Just days earlier, he had gone to Munson's emergency room with nausea and vomiting. The bug also hit Peggy and a home health nurse, but it was hardest on Tesner, whose immune system already was compromised.
"You look a little better," Micketti, the pastor, said at home later that day.
"You should have seen me yesterday," Tesner quipped. "You would have been giving me the last rites."
He told Micketti then that returning to work was at the top of his "bucket list," along with winning a casino jackpot and watching a space shuttle launch from Cape Canaveral, Fla. That might not be possible now.
Tesner began working for newspapers after leaving the Navy. He enrolled in a Syracuse University photojournalism program designed for military service members. Before moving to Traverse City, he photographed for papers near Washington, D.C., and in New Mexico.
His job is to capture life on film. His secret to finding the perfect shot? There isn't one.
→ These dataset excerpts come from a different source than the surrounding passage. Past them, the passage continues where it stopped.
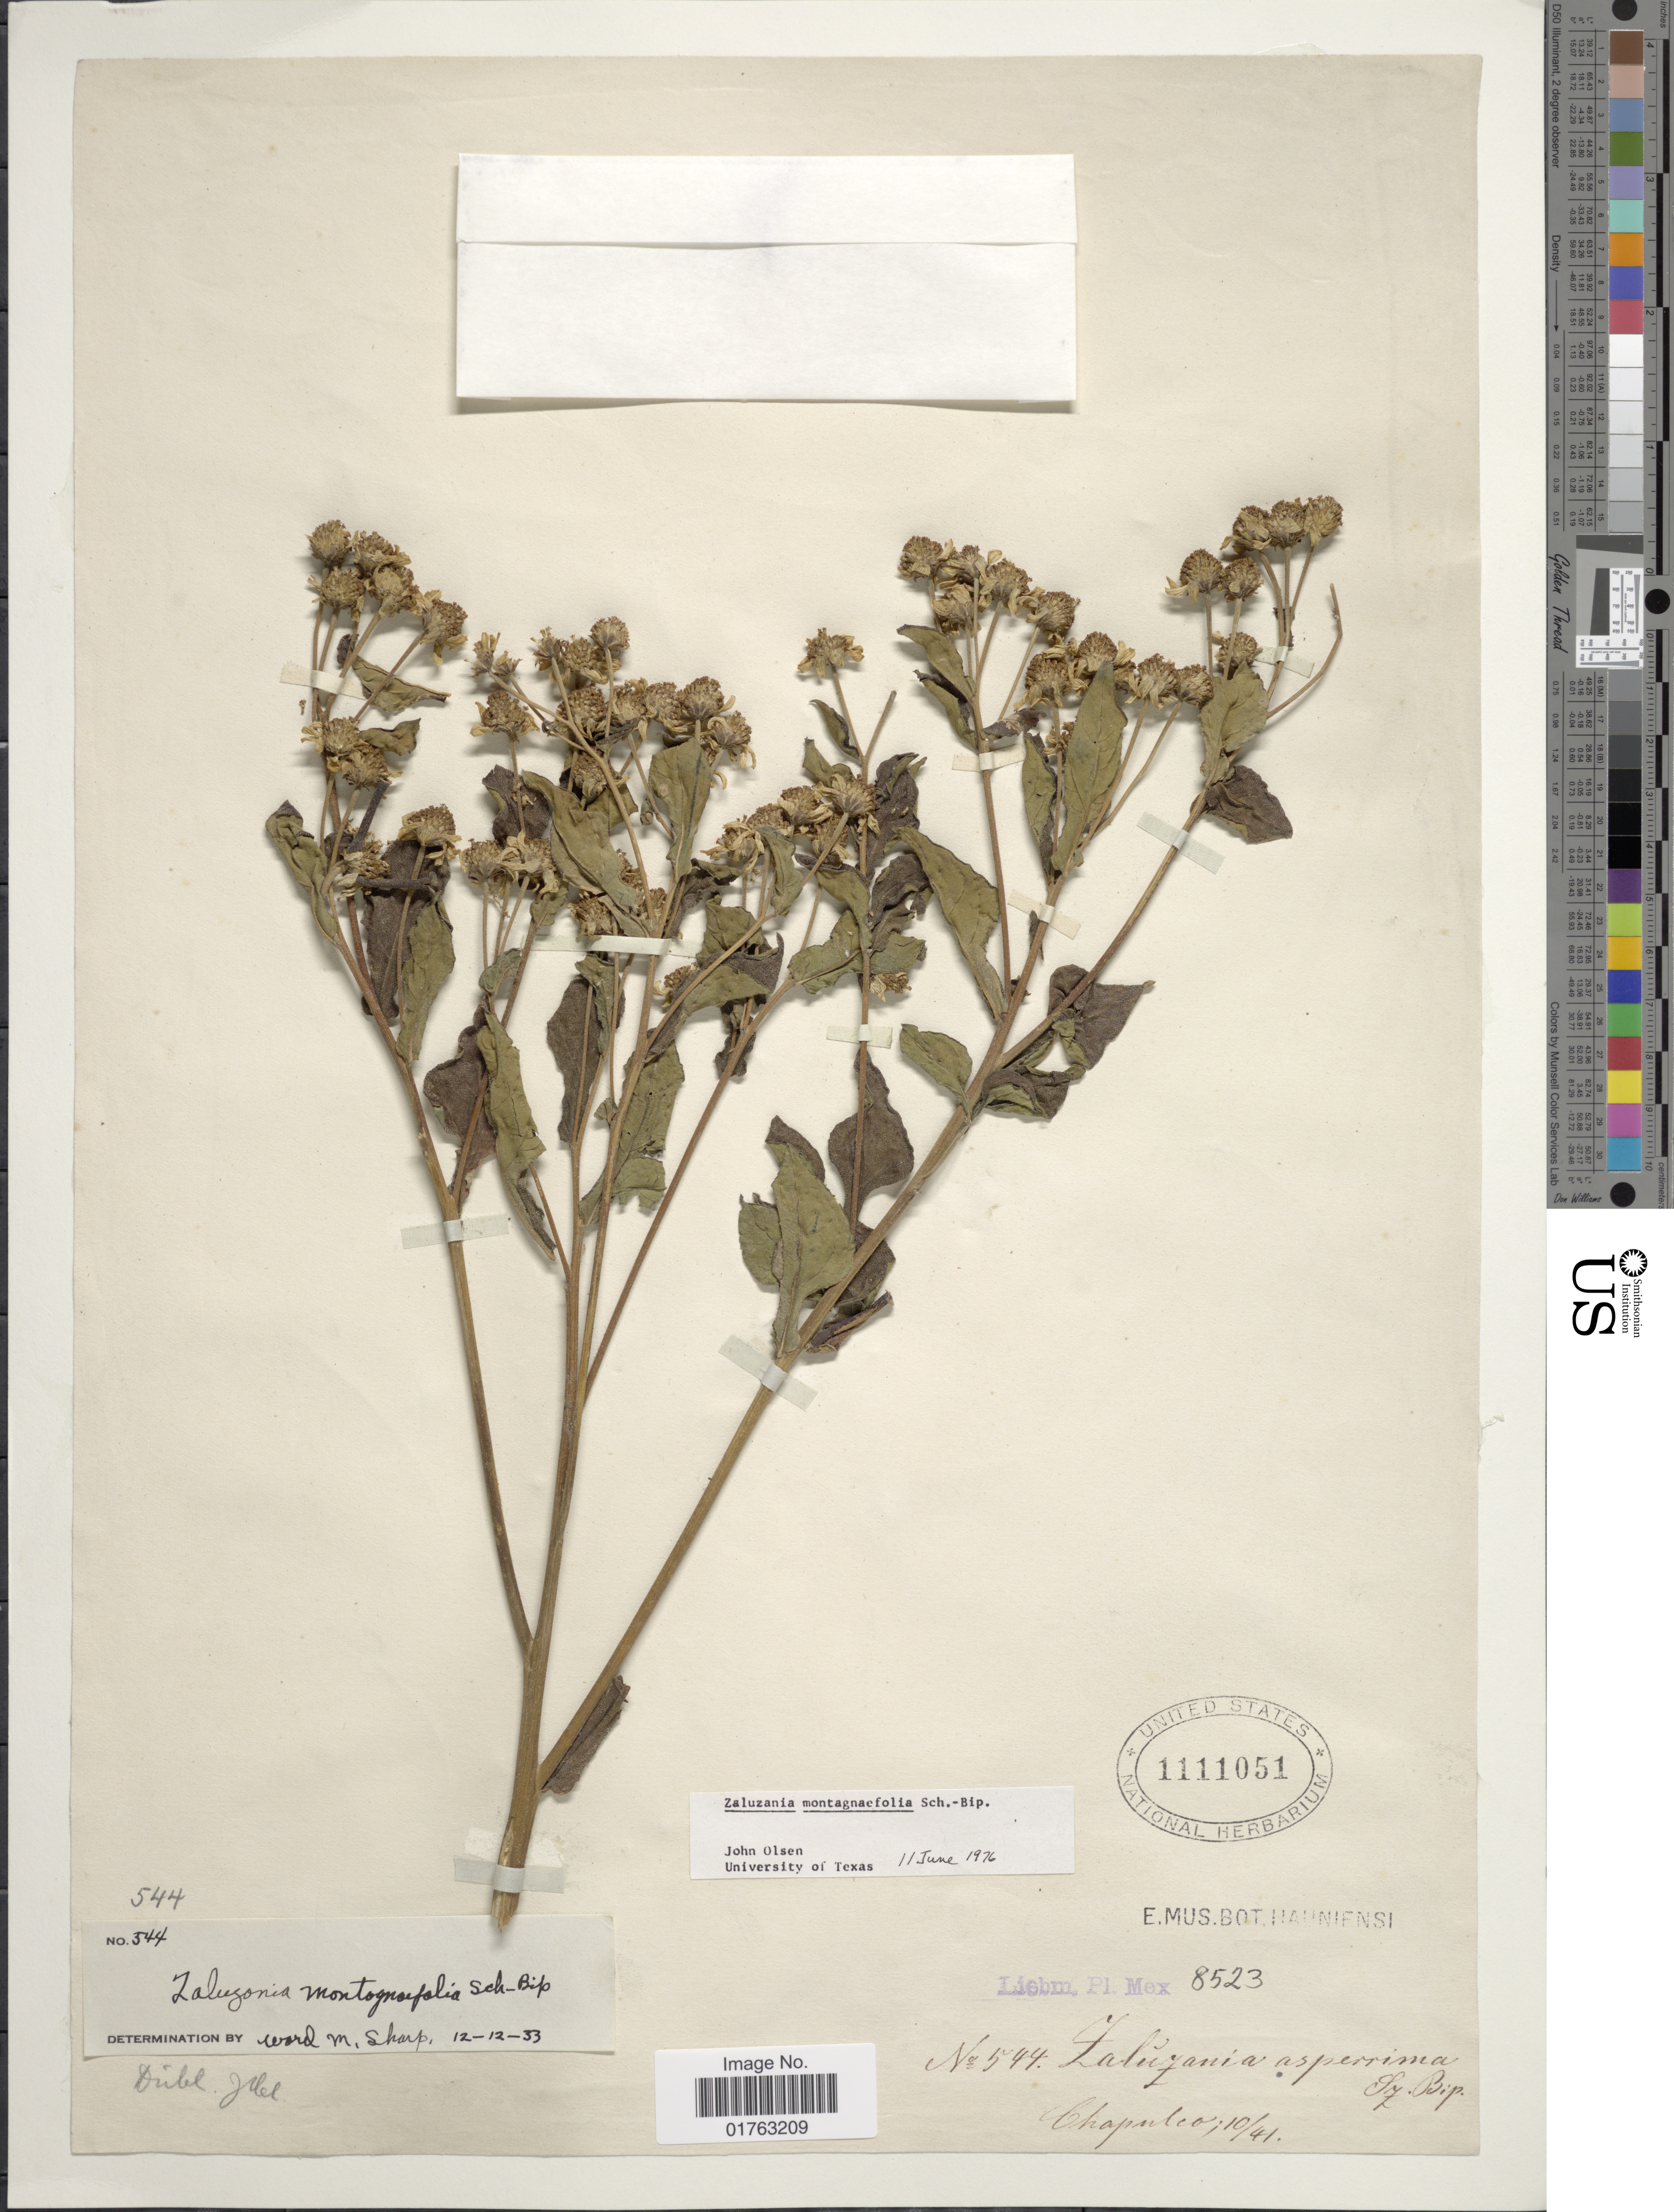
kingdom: Plantae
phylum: Tracheophyta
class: Magnoliopsida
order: Asterales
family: Asteraceae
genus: Zaluzania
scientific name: Zaluzania montagnaefolia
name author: Sch. Bip.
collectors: Liebman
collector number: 8523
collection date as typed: Transcribed d/m/y: /10/41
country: Mexico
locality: Chapulco.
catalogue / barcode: US 1111051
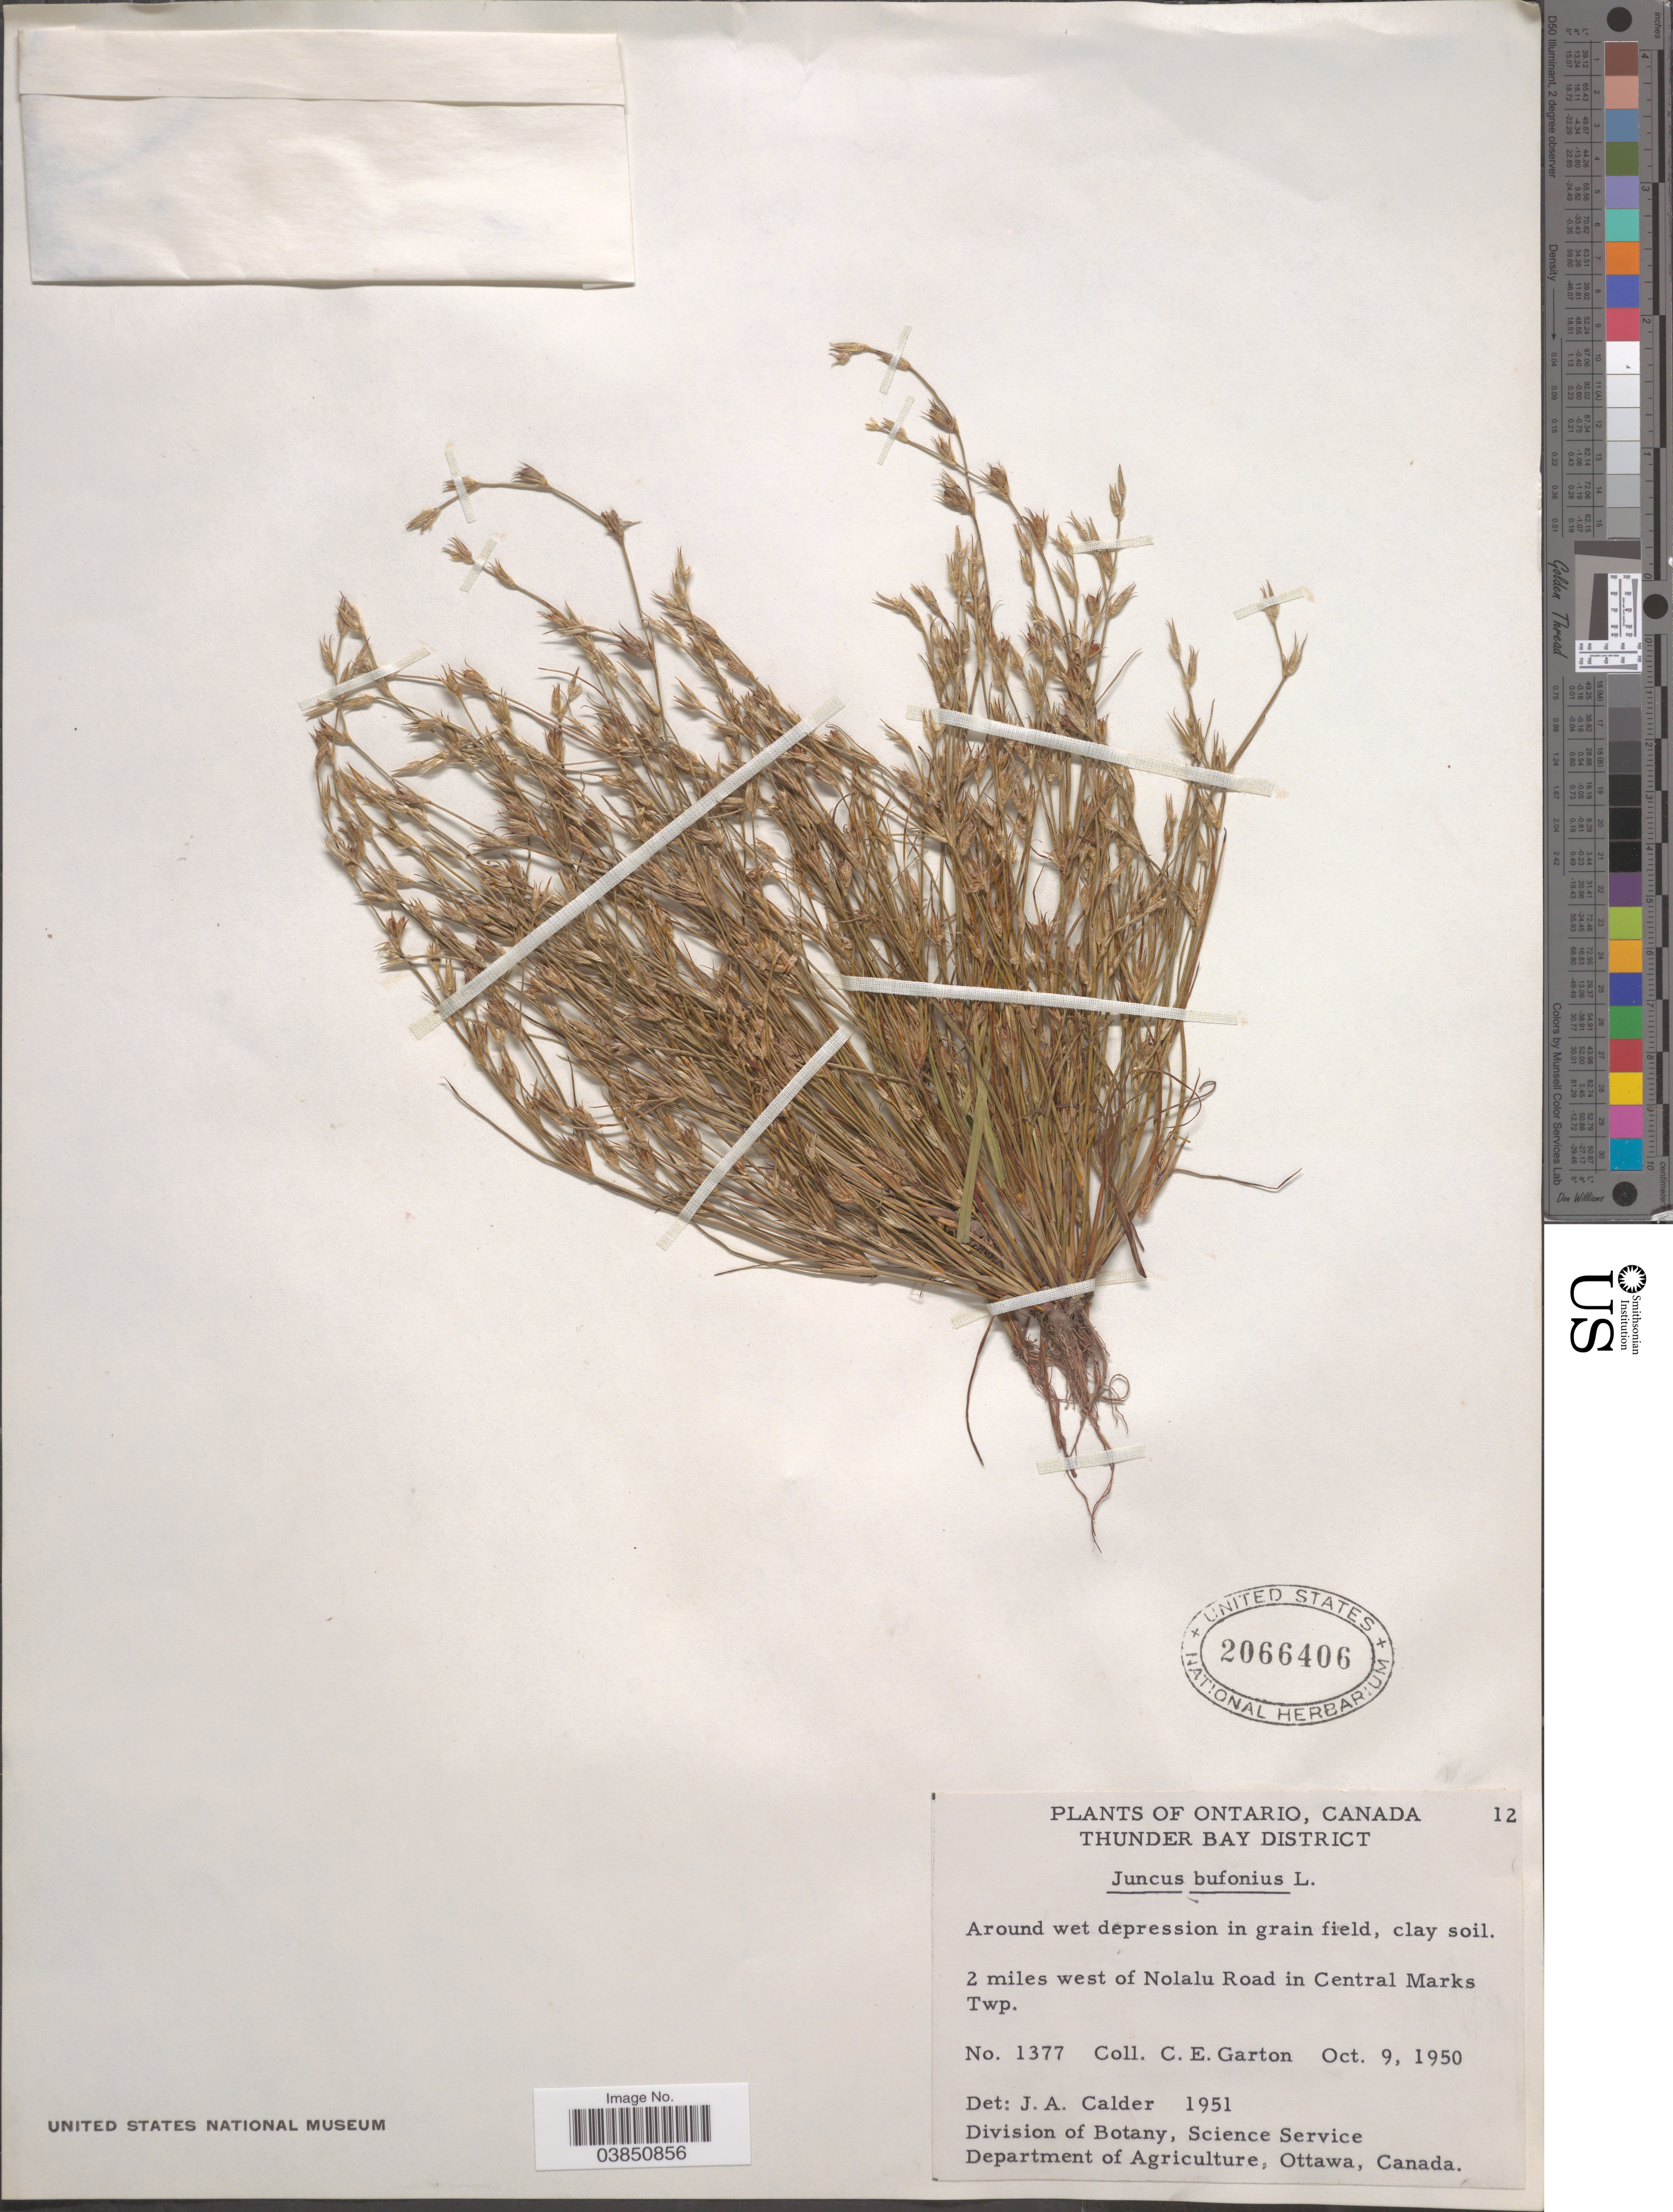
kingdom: Plantae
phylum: Tracheophyta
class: Liliopsida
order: Poales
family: Juncaceae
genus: Juncus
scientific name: Juncus bufonius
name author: L.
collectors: C. E. Garton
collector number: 1377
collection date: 1950-10-09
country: Canada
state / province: Ontario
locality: Thunder Bay District. 2 miles west of Nolalu Road in Central Marks Twp.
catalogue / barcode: US 2066406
"It just strikes me. That's the moment," said Tesner, who enjoys "the instant gratification of seeing what I've done."
He tried to focus on one moment at a time to get through treatment. But waiting for test results or treatment plans isn't easy.
"They don't tell you what your chances are of living or dying," Tesner said. "It's mentally fatiguing.
"It gives you a lot of time to reflect on different things in your life."
Reflect?
"Yeah."
His former wife, Maggie, died of cervical cancer in the 1980s. He told Micketti that was why he was mad at God — she didn't deserve it.
"I know what she said," Tesner said. "The waiting was killing her."
The cancer progresses
Tesner went back to the hospital late June 16 because he was vomiting. He initially was treated for pneumonia, but doctors suspect tumors are the culprit.
The couple thought he might have been ready to go home that weekend, but he still was a patient on the cancer floor this weekend.
"Feels like a year," Tesner mumbled, hoarsely.
He had a persistent, hacking cough that at first devolved into a wheeze. He can talk, but his speech is muffled and often interrupted by a coughing fit. He sleeps with his mouth ajar. Peggy drapes cold washcloths across his forehead.
His mind is sharp, but his body is weak. Tesner hasn't eaten in days — he has dropped weight, about 25 pounds at one point — and it takes two people to move him from his bed to a wheelchair.
He still has his sense of humor. When Gorman stopped by his room, he asked if Tesner needed anything. Tesner asked for a ticket to the Bahamas.
He is in the middle of 10 days of radiation therapy in an effort to shrink a blockage, about 4 centimeters, in his right lower lung, Gorman said.
Outside a simulation room, where Tesner had CAT scans taken the day before his first radiation treatment, Peggy clutched her breakfast — a cup of sausage and cheese. It was a long weekend. She had slept at home, caring for the dog and cat, but spent the prior night at the hospital after Tesner told her he wanted her there.
"He said, 'I just want it to be over,'" Peggy said, her eyes moist. "Because I don't."
Chemotherapy remains an option, but not right now, since Tesner isn't strong enough. Nausea and vomiting also are side effects of treatment.
Cancer itself can kill an appetite, Gorman said.
Tesner wants treatment — "I got to do that. Otherwise, I'm going to die. Quicker." — but is quick to stress that his quality of life is more important.
He already gave hospital staff strict instructions in the event of a crisis: Do not resuscitate.
He wears the three letters — DNR — on a purple band around his wrist.